_Activity_
Search the records below for the word "different". Pull out each line that has it.

Stored data
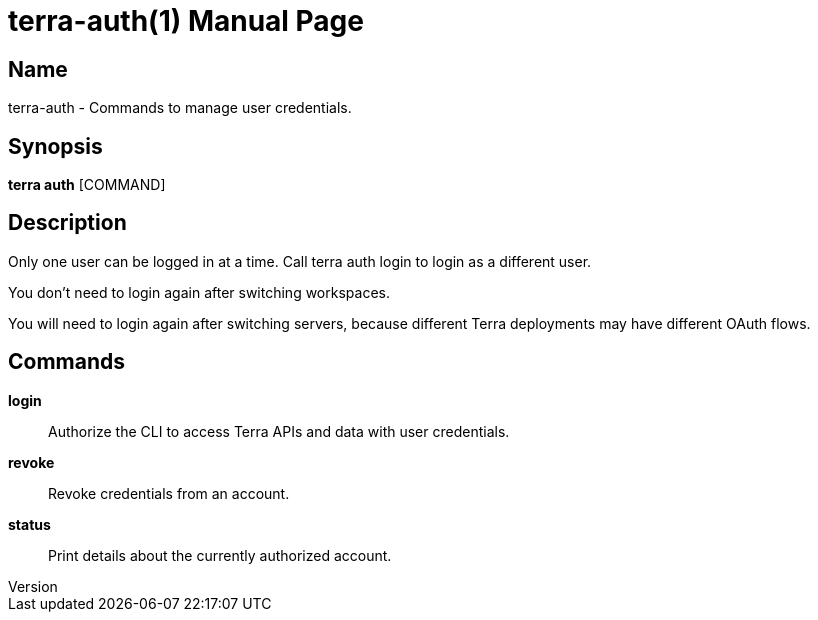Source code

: // tag::picocli-generated-full-manpage[]
// tag::picocli-generated-man-section-header[]
:doctype: manpage
:revnumber: 
:manmanual: Terra Manual
:mansource: 
:man-linkstyle: pass:[blue R < >]
= terra-auth(1)

// end::picocli-generated-man-section-header[]

// tag::picocli-generated-man-section-name[]
== Name

terra-auth - Commands to manage user credentials.

// end::picocli-generated-man-section-name[]

// tag::picocli-generated-man-section-synopsis[]
== Synopsis

*terra auth* [COMMAND]

// end::picocli-generated-man-section-synopsis[]

// tag::picocli-generated-man-section-description[]
== Description

Only one user can be logged in at a time. Call terra auth login to login as a different user. 

You don't need to login again after switching workspaces. 

You will need to login again after switching servers, because different Terra deployments may have different OAuth flows. 



// end::picocli-generated-man-section-description[]

// tag::picocli-generated-man-section-commands[]
== Commands

*login*::
  Authorize the CLI to access Terra APIs and data with user credentials.

*revoke*::
  Revoke credentials from an account.

*status*::
  Print details about the currently authorized account.

// end::picocli-generated-man-section-commands[]

// end::picocli-generated-full-manpage[]

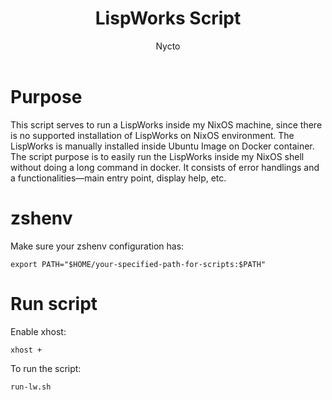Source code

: #+TITLE: LispWorks Script
#+AUTHOR: Nycto
#+language: en
#+startup: overview

* Purpose
This script serves to run a LispWorks inside my NixOS machine, since there is no supported installation of LispWorks on NixOS environment. The LispWorks is manually installed inside Ubuntu Image on Docker container. The script purpose is to easily run the LispWorks inside my NixOS shell without doing a long command in docker. It consists of error handlings and a functionalities—main entry point, display help, etc.

* zshenv
Make sure your zshenv configuration has:
#+begin_Src shell
export PATH="$HOME/your-specified-path-for-scripts:$PATH"  
#+end_src
* Run script
Enable xhost:
#+begin_src shell
xhost +
#+end_Src

To run the script:
#+begin_src shell
run-lw.sh
#+end_src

_Answer to this problem_
Only one user can be logged in at a time. Call terra auth login to login as a different user. 
You will need to login again after switching servers, because different Terra deployments may have different OAuth flows. 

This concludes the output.